Extracted entries:
- Opening Delimiter -
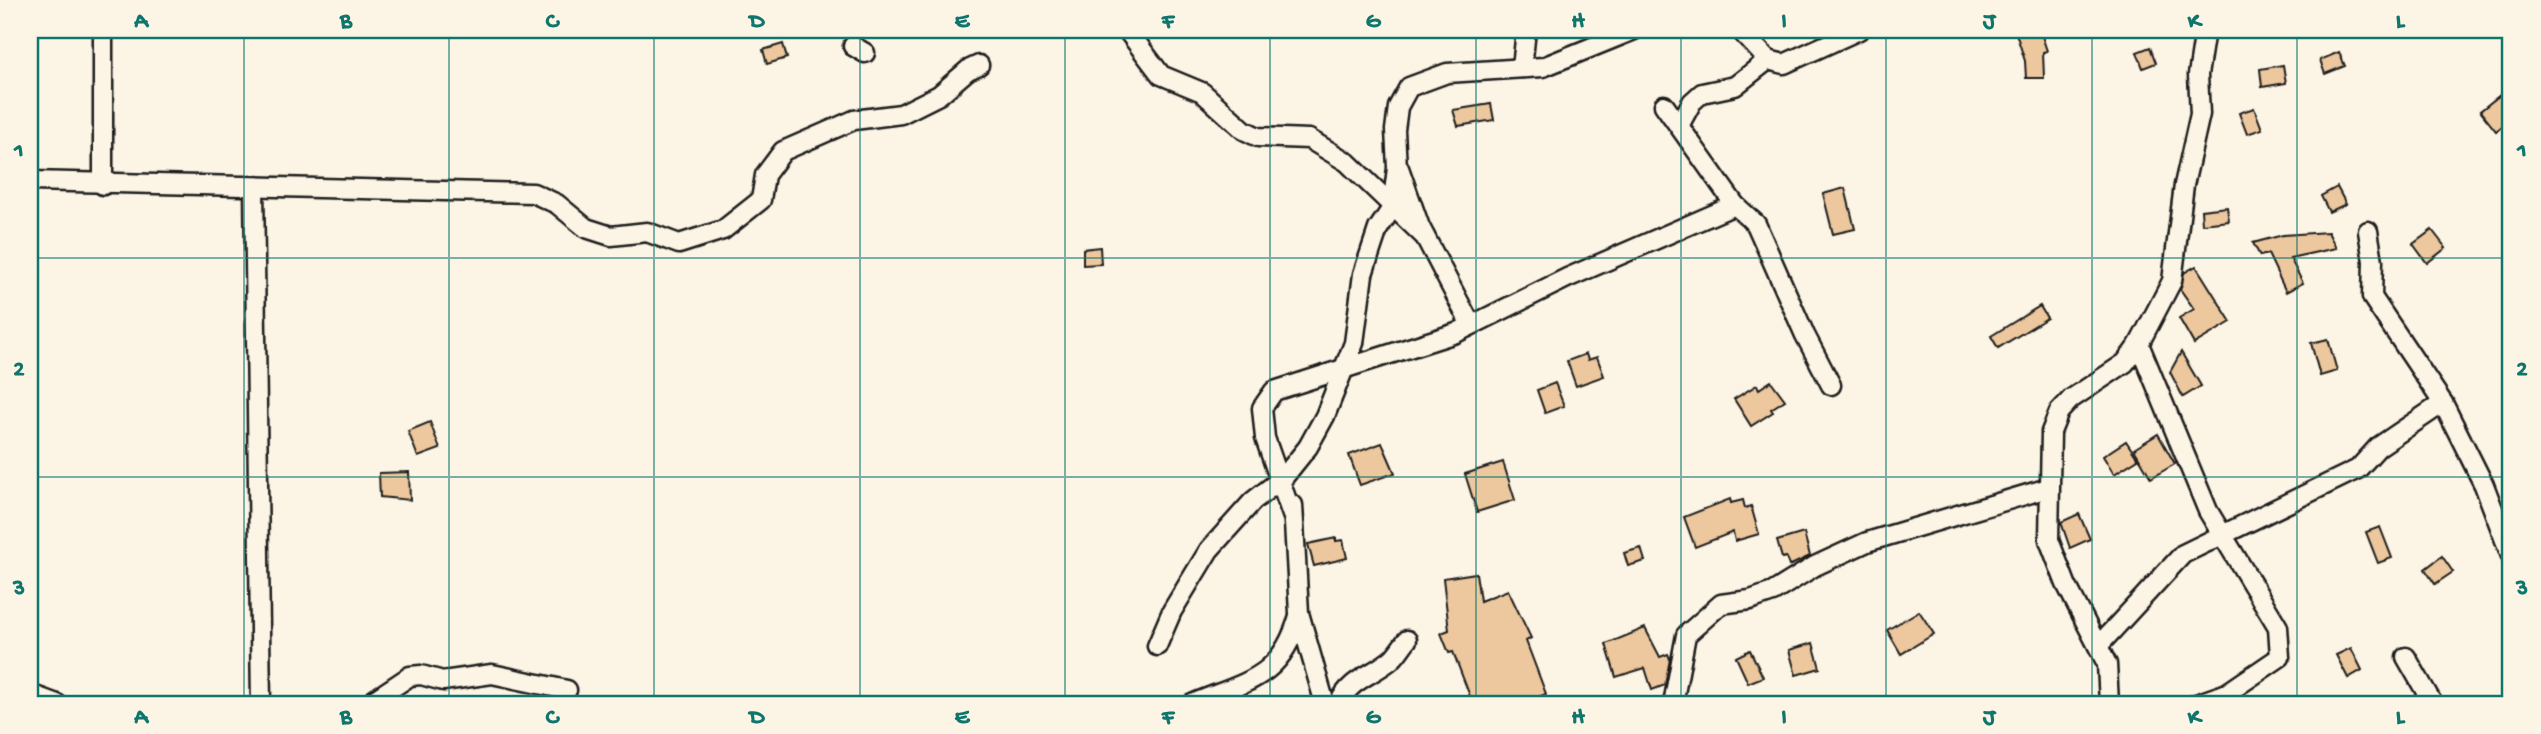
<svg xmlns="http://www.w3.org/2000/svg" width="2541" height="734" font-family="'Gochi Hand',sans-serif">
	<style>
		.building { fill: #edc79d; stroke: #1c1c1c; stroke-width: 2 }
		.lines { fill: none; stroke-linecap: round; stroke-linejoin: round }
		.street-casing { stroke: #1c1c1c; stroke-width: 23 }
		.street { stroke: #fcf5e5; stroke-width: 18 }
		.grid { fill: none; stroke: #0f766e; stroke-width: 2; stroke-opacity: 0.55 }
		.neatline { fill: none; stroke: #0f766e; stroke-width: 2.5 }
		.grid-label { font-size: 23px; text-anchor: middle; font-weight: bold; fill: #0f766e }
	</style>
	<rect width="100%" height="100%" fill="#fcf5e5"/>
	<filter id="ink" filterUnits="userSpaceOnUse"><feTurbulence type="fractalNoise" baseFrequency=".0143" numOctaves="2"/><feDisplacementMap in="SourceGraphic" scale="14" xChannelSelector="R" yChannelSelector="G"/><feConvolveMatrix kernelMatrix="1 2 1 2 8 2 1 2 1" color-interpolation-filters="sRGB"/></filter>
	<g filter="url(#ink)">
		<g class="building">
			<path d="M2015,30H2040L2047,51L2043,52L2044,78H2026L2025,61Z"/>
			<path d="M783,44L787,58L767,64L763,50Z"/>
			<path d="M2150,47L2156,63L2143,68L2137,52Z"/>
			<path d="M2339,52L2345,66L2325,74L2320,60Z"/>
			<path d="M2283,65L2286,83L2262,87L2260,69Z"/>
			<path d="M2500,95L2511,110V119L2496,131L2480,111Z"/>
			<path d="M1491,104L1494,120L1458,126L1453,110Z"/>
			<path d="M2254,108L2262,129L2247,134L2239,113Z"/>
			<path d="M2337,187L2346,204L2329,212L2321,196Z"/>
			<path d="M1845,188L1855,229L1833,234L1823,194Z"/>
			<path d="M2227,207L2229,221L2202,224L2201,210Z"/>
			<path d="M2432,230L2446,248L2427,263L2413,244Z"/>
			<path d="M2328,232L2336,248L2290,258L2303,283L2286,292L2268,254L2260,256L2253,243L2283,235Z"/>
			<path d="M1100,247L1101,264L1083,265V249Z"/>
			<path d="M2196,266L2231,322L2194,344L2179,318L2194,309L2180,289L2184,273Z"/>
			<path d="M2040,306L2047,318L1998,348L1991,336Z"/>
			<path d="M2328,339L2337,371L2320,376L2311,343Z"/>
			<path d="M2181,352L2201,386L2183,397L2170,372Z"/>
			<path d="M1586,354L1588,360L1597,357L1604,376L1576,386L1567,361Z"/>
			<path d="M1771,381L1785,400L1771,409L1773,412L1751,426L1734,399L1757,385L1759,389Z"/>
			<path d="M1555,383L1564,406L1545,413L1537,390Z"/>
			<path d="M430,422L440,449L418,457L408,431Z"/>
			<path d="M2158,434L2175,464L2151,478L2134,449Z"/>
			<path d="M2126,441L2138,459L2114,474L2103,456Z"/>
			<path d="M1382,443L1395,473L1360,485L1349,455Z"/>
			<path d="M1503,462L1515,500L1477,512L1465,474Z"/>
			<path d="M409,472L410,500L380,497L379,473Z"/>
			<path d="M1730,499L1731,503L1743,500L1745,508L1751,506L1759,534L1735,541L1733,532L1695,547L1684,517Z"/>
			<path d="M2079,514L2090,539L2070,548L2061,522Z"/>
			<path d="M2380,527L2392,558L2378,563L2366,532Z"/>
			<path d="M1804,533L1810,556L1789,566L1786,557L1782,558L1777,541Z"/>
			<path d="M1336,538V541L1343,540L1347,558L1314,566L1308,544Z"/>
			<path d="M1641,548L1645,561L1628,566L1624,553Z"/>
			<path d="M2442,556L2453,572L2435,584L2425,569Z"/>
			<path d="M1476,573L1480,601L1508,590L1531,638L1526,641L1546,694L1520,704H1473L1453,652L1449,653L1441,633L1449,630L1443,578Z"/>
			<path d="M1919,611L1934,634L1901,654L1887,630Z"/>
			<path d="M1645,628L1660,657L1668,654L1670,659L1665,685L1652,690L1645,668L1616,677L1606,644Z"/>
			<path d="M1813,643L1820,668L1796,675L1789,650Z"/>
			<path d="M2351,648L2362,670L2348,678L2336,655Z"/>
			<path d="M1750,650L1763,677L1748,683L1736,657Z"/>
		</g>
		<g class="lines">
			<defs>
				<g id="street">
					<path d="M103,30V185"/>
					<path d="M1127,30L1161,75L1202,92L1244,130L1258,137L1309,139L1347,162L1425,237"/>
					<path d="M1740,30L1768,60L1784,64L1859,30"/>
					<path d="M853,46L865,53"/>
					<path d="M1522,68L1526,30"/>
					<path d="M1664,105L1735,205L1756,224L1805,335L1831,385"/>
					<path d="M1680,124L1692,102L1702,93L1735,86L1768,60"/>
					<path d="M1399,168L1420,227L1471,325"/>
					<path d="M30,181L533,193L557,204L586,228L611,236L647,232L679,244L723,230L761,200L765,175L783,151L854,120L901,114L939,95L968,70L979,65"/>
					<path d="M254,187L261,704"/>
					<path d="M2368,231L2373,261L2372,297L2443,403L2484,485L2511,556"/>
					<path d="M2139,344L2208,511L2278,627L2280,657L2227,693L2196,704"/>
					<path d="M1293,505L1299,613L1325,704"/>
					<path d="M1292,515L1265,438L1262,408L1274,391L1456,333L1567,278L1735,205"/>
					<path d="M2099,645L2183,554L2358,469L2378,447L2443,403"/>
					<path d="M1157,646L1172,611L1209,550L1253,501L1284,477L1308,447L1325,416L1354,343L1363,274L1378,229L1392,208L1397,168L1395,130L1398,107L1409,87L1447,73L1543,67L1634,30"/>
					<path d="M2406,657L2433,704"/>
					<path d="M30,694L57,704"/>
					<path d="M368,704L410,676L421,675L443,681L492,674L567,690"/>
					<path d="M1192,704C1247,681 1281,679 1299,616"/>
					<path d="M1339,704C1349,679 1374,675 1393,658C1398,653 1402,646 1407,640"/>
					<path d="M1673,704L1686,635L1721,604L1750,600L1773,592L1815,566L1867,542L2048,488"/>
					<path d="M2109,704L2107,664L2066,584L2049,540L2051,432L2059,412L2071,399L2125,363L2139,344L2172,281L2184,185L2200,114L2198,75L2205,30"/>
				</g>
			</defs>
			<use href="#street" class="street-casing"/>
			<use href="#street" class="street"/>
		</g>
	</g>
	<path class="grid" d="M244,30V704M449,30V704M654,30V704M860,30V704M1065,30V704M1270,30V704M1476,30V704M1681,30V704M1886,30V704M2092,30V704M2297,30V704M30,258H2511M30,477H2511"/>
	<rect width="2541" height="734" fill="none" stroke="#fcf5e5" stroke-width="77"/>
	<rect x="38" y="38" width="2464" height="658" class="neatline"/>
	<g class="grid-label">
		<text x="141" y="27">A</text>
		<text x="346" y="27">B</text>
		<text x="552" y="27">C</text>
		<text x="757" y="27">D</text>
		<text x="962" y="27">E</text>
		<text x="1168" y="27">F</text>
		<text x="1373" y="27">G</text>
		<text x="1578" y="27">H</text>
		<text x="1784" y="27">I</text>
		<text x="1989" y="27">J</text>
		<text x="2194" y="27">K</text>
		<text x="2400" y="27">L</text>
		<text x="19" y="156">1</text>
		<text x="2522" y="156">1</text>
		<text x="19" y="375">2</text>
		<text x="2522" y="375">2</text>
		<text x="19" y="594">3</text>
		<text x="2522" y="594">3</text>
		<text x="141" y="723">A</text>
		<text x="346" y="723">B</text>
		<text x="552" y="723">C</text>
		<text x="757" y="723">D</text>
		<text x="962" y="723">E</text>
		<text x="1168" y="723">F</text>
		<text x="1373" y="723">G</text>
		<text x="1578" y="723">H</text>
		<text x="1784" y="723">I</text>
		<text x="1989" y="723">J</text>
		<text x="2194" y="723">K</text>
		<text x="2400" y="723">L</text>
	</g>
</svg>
- Closing Delimiter -
- Opening Delimiter -
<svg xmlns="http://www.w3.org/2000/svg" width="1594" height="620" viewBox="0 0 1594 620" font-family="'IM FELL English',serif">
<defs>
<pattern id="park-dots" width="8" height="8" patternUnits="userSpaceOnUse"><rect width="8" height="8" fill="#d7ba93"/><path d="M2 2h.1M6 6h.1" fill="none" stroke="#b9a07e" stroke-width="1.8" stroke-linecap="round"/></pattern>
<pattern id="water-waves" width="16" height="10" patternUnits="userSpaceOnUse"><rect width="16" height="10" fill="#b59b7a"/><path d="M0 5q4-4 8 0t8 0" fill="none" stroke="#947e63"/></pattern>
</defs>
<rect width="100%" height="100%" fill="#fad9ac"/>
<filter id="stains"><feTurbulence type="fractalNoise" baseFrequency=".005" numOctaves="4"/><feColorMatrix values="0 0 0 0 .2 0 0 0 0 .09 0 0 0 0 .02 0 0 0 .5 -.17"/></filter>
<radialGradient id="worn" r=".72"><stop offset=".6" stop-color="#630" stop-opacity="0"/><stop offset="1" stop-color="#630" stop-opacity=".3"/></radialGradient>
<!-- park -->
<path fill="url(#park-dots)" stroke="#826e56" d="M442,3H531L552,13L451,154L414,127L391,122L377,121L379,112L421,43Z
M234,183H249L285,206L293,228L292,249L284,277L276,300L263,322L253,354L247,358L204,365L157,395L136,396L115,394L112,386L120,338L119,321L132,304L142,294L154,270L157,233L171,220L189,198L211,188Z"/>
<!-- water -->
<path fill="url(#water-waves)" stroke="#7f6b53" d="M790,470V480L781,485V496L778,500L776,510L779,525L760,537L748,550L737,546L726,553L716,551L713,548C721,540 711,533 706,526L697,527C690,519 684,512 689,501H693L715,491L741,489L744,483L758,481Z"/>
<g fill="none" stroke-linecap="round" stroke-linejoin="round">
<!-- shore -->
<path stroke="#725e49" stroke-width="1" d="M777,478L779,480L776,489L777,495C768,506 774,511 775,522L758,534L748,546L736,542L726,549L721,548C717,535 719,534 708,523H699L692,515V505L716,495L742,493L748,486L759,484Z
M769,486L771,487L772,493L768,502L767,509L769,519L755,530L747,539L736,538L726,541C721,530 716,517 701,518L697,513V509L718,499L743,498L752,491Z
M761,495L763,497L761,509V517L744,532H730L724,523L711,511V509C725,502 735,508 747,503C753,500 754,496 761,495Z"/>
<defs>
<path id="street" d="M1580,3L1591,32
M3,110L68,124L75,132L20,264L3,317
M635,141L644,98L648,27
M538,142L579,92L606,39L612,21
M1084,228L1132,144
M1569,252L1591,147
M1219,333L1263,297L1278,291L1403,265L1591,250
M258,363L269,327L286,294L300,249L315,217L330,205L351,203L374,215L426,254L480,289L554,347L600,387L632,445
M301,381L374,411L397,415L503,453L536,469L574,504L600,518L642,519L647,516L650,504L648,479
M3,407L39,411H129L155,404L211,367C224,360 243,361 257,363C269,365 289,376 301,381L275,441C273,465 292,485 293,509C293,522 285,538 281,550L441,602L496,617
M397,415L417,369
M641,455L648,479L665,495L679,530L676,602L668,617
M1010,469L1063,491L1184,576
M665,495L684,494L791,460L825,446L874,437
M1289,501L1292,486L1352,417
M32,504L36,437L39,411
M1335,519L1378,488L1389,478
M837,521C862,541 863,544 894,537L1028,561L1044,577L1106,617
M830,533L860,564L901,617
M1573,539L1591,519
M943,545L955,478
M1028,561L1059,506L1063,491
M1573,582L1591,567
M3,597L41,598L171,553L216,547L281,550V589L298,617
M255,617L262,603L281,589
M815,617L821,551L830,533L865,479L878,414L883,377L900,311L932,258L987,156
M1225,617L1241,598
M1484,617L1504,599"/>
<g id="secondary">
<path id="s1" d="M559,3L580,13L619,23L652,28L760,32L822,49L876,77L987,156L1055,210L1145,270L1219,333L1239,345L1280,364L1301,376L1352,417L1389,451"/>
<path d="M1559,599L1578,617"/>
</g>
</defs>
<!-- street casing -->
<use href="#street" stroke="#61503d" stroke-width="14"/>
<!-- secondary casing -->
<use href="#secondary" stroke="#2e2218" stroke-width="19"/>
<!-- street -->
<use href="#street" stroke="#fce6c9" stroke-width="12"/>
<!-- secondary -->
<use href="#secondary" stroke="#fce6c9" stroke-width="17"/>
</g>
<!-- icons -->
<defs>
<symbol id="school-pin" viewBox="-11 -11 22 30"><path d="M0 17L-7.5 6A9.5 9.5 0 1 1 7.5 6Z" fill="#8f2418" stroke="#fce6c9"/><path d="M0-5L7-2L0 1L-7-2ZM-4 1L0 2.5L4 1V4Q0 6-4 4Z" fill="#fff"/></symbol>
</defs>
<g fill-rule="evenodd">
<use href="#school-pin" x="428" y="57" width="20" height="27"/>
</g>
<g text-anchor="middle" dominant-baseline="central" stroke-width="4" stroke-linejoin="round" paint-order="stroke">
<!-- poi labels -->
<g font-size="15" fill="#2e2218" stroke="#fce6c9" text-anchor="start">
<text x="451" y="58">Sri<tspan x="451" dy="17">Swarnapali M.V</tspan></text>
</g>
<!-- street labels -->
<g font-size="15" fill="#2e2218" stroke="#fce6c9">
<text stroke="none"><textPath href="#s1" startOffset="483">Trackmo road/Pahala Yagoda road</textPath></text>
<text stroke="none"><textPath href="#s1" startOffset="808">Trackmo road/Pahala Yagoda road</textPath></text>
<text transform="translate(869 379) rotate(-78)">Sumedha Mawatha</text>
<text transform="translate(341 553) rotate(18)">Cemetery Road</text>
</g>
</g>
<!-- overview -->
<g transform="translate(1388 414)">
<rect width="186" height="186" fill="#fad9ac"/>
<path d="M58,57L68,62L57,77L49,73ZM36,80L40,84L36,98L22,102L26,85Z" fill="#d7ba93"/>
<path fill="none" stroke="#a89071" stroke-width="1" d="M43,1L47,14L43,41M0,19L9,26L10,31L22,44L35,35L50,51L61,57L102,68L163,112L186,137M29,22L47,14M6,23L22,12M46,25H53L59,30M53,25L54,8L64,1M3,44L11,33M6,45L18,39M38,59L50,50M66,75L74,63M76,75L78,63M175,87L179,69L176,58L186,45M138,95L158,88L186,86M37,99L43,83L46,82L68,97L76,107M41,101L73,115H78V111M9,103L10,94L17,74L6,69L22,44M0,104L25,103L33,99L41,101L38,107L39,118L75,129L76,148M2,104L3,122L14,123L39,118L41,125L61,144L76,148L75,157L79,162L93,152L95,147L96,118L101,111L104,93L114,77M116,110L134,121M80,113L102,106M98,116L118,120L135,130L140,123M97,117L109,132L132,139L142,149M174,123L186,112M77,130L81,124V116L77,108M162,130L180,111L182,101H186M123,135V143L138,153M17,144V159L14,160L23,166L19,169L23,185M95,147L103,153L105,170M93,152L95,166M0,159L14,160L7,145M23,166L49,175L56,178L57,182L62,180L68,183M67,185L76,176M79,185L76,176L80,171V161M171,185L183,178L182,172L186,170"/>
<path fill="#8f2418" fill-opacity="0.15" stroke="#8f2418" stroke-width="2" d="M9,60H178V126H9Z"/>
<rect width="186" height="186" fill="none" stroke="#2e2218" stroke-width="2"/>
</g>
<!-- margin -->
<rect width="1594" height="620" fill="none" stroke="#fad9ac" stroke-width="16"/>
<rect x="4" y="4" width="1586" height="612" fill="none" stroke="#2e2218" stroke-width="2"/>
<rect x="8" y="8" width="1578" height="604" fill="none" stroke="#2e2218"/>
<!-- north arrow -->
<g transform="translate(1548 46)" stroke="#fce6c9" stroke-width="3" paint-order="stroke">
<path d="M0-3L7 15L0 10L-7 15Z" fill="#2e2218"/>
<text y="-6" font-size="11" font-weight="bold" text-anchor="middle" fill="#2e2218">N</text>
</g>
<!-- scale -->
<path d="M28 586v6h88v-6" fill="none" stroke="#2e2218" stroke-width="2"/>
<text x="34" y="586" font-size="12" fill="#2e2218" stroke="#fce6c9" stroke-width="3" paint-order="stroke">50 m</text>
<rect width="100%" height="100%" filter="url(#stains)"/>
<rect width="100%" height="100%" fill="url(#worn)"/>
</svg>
- Closing Delimiter -
About this exercise:
Every line of the listing above that includes "stains" should be copied out.

Completed exercise:
<filter id="stains"><feTurbulence type="fractalNoise" baseFrequency=".005" numOctaves="4"/><feColorMatrix values="0 0 0 0 .2 0 0 0 0 .09 0 0 0 0 .02 0 0 0 .5 -.17"/></filter>
<rect width="100%" height="100%" filter="url(#stains)"/>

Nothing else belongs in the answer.